Your assignment: Filter the data below, keeping only lines that contain "Public".

Input records:

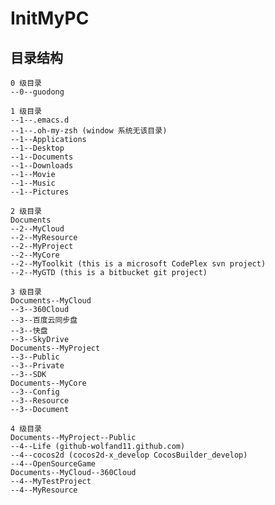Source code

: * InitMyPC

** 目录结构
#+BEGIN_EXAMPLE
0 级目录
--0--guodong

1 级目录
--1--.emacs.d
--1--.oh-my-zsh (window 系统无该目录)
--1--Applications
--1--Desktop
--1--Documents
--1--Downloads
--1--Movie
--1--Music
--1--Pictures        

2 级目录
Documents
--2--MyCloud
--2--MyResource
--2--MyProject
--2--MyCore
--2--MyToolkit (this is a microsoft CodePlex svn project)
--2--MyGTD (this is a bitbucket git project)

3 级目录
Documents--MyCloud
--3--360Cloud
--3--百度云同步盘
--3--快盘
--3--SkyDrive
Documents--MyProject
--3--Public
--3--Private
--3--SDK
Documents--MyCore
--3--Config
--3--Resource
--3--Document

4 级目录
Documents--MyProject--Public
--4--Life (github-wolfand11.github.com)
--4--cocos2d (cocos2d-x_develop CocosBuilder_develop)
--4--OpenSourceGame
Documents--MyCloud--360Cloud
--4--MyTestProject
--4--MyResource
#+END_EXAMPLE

Your solution:
--3--Public
Documents--MyProject--Public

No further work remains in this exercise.